O painel esquerdo representa Marte antigo durante uma fase de intemperismo químico ativo, onde a hidratação e oxidação da crosta basáltica produzem águas ricas em ferrihidrita. O escoamento de derretimento, desencadeado pela atividade vulcânica, transporta ferro férrico insolúvel para lagos de crateras e bacias, formando depósitos sedimentares.
O painel direito ilustra Marte moderno, onde a erosão redistribui as camadas sedimentares e dispersa materiais finos, dando ao planeta sua aparência ocre característica. Esquema fora de escala.
As missões futuras, como o rover Rosalind Franklin da ESA e o programa Mars Sample Return da NASA, podem fornecer amostras que confirmem essa hipótese. A análise direta da poeira e das rochas marcianas na Terra permitiria determinar com precisão a quantidade de ferrihidrita presente e entender melhor as condições ambientais que prevaleceram em Marte na época de sua formação. Essas amostras também poderiam revelar outros indícios sobre a história da água e da vida no planeta vermelho.
Para ir além: O que é a ferrihidrita?
A ferrihidrita é um mineral rico em ferro e água, frequentemente associado a ambientes úmidos e frios. Na Terra, é encontrado em solos e sedimentos lacustres, onde se forma rapidamente na presença de água líquida e oxigênio. Sua estrutura química particular permite reter moléculas de água, tornando-a um indicador valioso de condições aquosas passadas.
Em Marte, a presença de ferrihidrita sugere que o planeta pode ter experimentado episódios úmidos, mesmo que seu ambiente atual seja extremamente seco. Esse mineral se forma em temperaturas relativamente baixas, indicando que a água líquida em Marte devia ser fria e provavelmente abundante por um período limitado.
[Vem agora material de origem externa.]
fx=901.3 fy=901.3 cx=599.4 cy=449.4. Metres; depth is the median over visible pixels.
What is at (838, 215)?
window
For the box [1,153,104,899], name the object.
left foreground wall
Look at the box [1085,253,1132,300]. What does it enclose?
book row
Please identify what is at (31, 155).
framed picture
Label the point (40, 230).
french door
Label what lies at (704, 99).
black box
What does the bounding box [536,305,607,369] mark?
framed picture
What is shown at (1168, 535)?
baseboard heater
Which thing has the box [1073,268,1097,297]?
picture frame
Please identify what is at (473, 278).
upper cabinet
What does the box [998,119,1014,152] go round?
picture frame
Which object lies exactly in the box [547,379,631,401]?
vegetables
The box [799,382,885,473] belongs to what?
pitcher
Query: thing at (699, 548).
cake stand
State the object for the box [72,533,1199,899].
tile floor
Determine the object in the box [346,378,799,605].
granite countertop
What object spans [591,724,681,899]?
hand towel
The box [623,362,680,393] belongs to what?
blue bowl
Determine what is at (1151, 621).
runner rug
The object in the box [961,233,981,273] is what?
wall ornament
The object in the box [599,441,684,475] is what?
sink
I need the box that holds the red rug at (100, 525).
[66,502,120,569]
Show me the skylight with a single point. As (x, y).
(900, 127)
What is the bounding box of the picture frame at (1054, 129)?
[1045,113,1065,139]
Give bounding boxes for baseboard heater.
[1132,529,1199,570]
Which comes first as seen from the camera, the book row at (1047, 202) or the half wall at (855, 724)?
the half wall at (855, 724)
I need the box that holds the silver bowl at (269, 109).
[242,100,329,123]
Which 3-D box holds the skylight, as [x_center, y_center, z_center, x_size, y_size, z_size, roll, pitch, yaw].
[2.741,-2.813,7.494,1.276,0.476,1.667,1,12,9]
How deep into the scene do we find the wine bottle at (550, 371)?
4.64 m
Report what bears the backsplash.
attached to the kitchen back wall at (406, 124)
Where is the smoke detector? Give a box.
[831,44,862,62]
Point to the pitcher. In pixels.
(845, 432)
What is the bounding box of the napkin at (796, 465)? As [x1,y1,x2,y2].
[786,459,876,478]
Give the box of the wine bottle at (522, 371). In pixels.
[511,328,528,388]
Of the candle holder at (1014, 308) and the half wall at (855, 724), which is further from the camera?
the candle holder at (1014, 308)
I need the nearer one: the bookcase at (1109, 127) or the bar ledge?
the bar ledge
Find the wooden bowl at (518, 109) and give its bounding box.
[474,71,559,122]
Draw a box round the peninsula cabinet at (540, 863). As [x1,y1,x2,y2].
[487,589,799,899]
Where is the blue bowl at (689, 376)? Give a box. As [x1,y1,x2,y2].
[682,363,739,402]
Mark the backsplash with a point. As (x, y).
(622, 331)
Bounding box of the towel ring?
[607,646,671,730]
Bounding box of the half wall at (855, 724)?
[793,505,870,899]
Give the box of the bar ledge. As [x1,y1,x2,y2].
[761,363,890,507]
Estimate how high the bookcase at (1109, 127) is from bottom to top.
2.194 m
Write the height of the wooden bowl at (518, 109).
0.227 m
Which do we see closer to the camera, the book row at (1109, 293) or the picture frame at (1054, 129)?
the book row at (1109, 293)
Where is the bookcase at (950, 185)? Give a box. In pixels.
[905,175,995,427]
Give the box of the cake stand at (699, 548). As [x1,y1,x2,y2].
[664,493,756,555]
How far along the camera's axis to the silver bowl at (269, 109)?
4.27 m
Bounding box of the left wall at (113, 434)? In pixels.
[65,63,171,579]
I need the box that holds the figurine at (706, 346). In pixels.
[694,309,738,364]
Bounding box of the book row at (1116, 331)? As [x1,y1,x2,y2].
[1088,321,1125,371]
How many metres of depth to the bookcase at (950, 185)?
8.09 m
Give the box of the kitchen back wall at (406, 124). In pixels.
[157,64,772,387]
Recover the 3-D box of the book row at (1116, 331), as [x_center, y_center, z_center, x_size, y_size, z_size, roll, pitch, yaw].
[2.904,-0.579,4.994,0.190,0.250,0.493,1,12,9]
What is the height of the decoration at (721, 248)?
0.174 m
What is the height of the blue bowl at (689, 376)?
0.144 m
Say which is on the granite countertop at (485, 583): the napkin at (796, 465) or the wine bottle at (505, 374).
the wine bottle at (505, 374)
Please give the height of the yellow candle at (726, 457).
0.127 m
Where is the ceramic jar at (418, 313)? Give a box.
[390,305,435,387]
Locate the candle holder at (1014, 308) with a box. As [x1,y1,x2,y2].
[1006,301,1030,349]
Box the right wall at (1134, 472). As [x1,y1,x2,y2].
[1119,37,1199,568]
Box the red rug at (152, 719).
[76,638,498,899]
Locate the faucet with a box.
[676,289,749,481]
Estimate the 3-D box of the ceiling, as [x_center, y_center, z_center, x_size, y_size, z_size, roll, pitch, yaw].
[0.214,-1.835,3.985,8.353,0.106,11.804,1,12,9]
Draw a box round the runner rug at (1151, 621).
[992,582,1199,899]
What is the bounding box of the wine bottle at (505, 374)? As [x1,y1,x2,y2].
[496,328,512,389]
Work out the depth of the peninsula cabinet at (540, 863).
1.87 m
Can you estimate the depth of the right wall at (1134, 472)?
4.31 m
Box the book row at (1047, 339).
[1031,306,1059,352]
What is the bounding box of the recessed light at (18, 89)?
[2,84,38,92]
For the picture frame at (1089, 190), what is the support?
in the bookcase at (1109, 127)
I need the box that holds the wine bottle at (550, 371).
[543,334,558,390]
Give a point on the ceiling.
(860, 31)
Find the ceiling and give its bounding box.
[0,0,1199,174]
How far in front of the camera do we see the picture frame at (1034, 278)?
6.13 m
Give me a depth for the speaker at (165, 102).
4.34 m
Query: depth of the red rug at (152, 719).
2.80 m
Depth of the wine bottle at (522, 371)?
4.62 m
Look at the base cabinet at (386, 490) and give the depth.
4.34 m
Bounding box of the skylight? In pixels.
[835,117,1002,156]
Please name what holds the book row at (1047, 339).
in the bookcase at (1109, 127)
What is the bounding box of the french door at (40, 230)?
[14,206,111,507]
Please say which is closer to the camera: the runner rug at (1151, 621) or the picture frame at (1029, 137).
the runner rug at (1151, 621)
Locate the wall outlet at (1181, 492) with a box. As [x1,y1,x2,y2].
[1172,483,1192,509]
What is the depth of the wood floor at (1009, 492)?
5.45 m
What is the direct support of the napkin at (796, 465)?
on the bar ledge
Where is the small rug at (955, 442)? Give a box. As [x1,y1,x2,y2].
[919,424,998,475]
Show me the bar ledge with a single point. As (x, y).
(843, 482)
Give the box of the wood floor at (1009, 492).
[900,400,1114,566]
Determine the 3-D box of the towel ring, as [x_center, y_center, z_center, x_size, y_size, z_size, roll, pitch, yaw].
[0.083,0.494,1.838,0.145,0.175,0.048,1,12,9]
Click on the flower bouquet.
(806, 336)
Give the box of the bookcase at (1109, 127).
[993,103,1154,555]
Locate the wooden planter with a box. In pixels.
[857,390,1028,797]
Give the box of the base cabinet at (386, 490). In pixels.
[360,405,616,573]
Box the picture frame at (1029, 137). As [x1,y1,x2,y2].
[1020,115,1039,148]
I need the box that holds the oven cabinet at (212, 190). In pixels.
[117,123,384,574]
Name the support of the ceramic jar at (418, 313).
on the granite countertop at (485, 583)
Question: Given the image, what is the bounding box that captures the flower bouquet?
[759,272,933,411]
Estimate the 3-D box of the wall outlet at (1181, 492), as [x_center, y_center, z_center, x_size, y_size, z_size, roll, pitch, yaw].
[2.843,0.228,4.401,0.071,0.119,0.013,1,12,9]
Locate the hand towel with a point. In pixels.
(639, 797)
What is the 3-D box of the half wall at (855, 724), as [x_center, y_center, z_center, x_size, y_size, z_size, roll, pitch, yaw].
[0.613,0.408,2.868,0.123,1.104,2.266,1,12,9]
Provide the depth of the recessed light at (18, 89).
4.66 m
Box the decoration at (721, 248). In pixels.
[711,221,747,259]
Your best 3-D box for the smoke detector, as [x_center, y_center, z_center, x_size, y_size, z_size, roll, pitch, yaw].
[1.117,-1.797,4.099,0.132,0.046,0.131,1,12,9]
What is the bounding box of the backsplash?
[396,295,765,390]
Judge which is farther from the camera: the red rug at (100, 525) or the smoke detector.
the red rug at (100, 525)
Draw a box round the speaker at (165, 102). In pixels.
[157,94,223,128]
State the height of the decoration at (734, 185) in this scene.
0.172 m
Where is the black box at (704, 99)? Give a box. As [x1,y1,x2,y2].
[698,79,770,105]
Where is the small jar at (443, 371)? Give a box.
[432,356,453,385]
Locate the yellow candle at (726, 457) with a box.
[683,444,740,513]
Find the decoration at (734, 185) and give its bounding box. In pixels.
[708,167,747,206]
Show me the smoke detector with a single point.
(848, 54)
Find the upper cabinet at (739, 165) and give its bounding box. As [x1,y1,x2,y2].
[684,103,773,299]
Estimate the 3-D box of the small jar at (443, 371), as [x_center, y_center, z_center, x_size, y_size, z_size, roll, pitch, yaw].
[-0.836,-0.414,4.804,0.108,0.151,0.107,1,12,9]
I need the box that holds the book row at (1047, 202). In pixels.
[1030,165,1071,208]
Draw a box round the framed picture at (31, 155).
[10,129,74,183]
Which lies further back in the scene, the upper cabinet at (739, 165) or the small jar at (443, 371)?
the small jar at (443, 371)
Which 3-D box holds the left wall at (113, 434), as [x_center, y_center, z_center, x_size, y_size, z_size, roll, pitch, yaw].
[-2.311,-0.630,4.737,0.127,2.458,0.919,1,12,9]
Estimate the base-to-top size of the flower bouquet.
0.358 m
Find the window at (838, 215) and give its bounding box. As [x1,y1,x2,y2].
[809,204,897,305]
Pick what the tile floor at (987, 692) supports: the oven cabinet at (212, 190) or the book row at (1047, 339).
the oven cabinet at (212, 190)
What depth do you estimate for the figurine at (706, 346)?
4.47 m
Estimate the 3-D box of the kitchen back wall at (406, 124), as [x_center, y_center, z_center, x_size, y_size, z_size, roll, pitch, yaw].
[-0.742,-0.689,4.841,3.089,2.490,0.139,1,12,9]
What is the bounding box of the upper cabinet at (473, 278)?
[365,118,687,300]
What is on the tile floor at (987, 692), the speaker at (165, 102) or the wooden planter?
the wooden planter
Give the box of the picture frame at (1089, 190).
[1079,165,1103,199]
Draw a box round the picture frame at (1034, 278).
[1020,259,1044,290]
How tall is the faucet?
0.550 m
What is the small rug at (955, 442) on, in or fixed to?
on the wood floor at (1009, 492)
Diferente de outros óxidos de ferro, como a hematita, a ferrihidrita é menos estável a longo prazo, mas pode persistir em condições específicas, como as observadas em Marte.
A descoberta de ferrihidrita na poeira marciana abriria novas perspectivas para entender a história da água no planeta vermelho. Ao estudar esse mineral, os cientistas podem rastrear as condições ambientais que prevaleceram em Marte há bilhões de anos. Isso também poderia ajudar a identificar regiões onde a vida poderia ter surgido, aumentando o interesse das futuras missões de exploração.